Even if she knew he had, she’d never shame them both by admitting it.
The Mame touched my arm. “Why don’t you go lie down for a little while in your air-conditioning, then shower and freshen up? We want you to look your best for your preacher friend.”
“Miss Mamie, he’s not my preacher. Or my friend.”
She beamed, smug. “Uh-huh. And I didn’t just fall off a turnip truck.” She motioned for me to leave. “Shoo. Rest. Get ready.”
“You rest,” I retorted.
“I will.” My mother waved me out with a satisfied lift of her still-strong chin.
Seventeen
As usual, I woke that evening just in time to put on my face and try to tame the curls I’d caught back, damp from the shower, with combs. The AC dried them out enough for me to fluff them into a passable attempt at a coiffure. Then I did my eyes, bronzed my cheeks, and donned my favorite pink silk slacks and matching unlined raised-collar jacket, with a white satin camisole underneath.
Cream flats, pearls, and my antique gold cross completed the outfit. I went to the big mirror in the living room for a final check.
If I squinted, I almost looked forty in the mirror. But Connor Allen wouldn’t be squinting.
Nervous as a teenager on her first day in a new high school, I braced myself for the hot trip to the house.
I actually considered driving all the way around to the porte cochere so I wouldn’t get all sweaty—correction, dewy—on the way, but rejected the idea as ridiculous, not to mention environmentally irresponsible.
Suddenly, I craved a cigarette.
What?
Forty years since I’d quit, and I was jonesing for a cigarette? Please!
Give the devil an inch, my inner Puritan scolded, he’ll take a mile.
Can it, my inner hedonist retorted. So you’re attracted to the guy. It’s not like you’ve done anything.
Yet, my Puritan snapped.
Thinking cool thoughts, I glided out of my apartment and down the stairs, then up to the kitchen. By the time I got there, the lap of my slacks had creased from hip to hip like an accordion, but I did my best to ignore it and maintain my dignity.
The Mame had everything ready. “Oh, Lin,” she said, “you look gorgeous.”
“Thanks.”
We both pulled chairs from the table and sat to wait.
“Do you think he’ll be late?” my mother fretted.
“Nope,” I answered, looking up to the old depot clock on the wall. “He still has three minutes.”
Her immaculate nails tapped the cutwork cloth. “Where’s your brother?”
“His truck’s there,” I offered. “He’s probably getting ready.”
The house was so well built, we couldn’t hear the water flowing in the copper pipes or cast-iron drains.
The doorbell rang, bringing both of us up out of our seats like a fire alarm.
In unison, we shoved the chairs back into place. “You answer it,” I whispered, the victim of cold feet.
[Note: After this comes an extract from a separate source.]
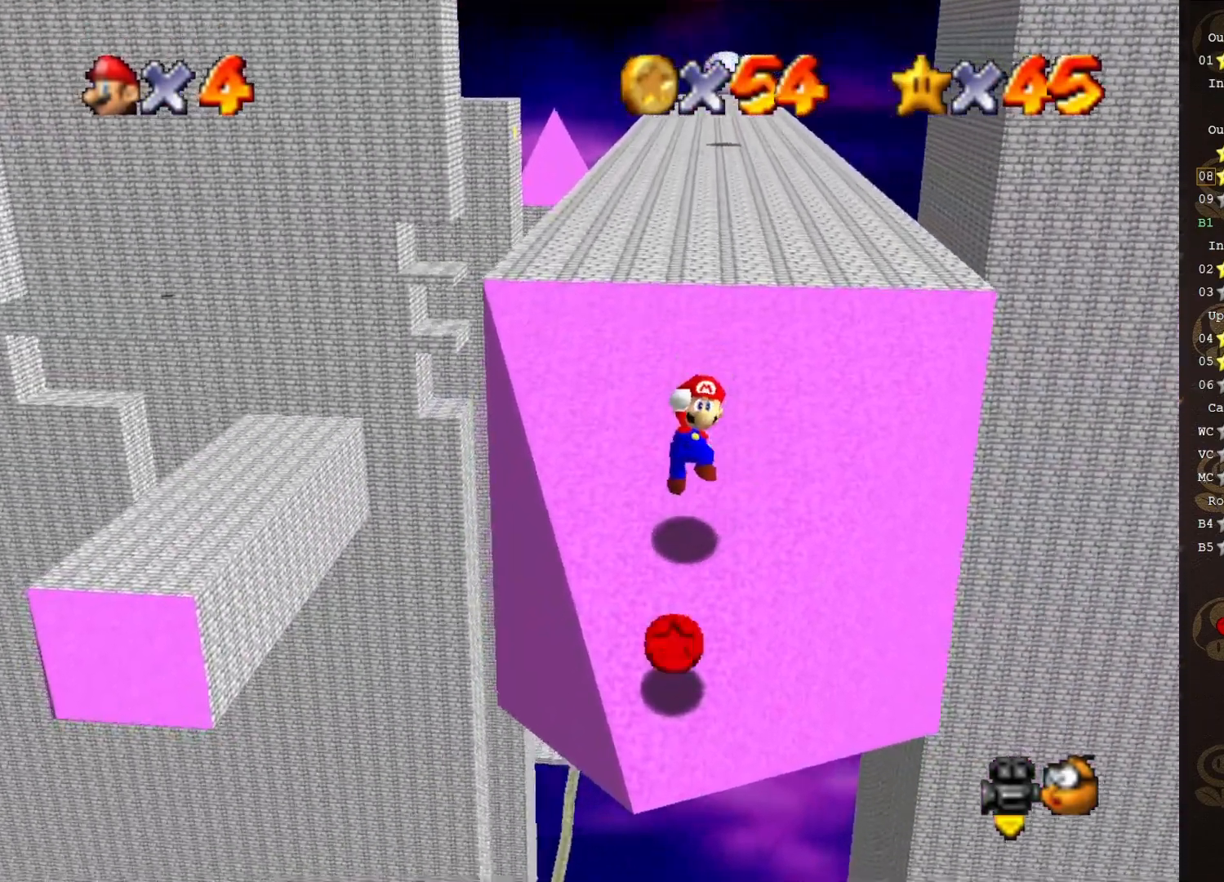
{"buttons": [], "left_stick": "center", "events": [[217, "A", "down"], [233, "left_stick", "center"], [267, "A", "up"]]}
“No. You need to introduce him to me,” Mama whispered back, pushing me into the dining room. “It’s proper form. So you answer it. Then introduce me. I’ll be right behind you.”
Shoot. Propelled by protocol, I opened the front door to find Connor haloed by the late evening sun. Blinking, I pushed open the screen. “Hi. Please come in.”
When he did, I saw he was holding a pretty basket full of zucchini, the ubiquitous late-summer gift from anyone with a garden. Another gift from a single woman, no doubt.
“My, what lovely vegetables,” my mother declared, the definite edge to her tone a reminder that I hadn’t done my duty quickly enough.
“Miss Mamie,” I hastened to comply, “please allow me to present our new next-door neighbor, Pastor Connor Allen. Connor, this is my mother.”
My mother offered her hand like a queen. “Please call me Miss Mamie,” she instructed. “I just know we’re all going to love having you so close by.”
Connor gently lifted her fingers with his own and briefly bowed above them. Then he bestowed that glorious smile on my mother. “Thank you, ma’am. I could say the same. I’ve heard so many wonderful things about your family already.”
Underneath the mask of years, my mother sparkled like a debutante. “Please, please, come in.” She motioned to the parlor. “Why don’t you and Lin chat in the living room while I finish getting dinner on the table?” she instructed. “I’ll ring when everything’s ready.”
As she left us, we went into the muggy parlor and sat at right angles, he in a chair and me on the far end of the white camelback sofa. For a moment, an awkward pause ensued, then we both started talking at once, which broke the tension.
Connor scanned the room. “This is quite a place,” he ventured. “What was it like, growing up in such a wonderful house?”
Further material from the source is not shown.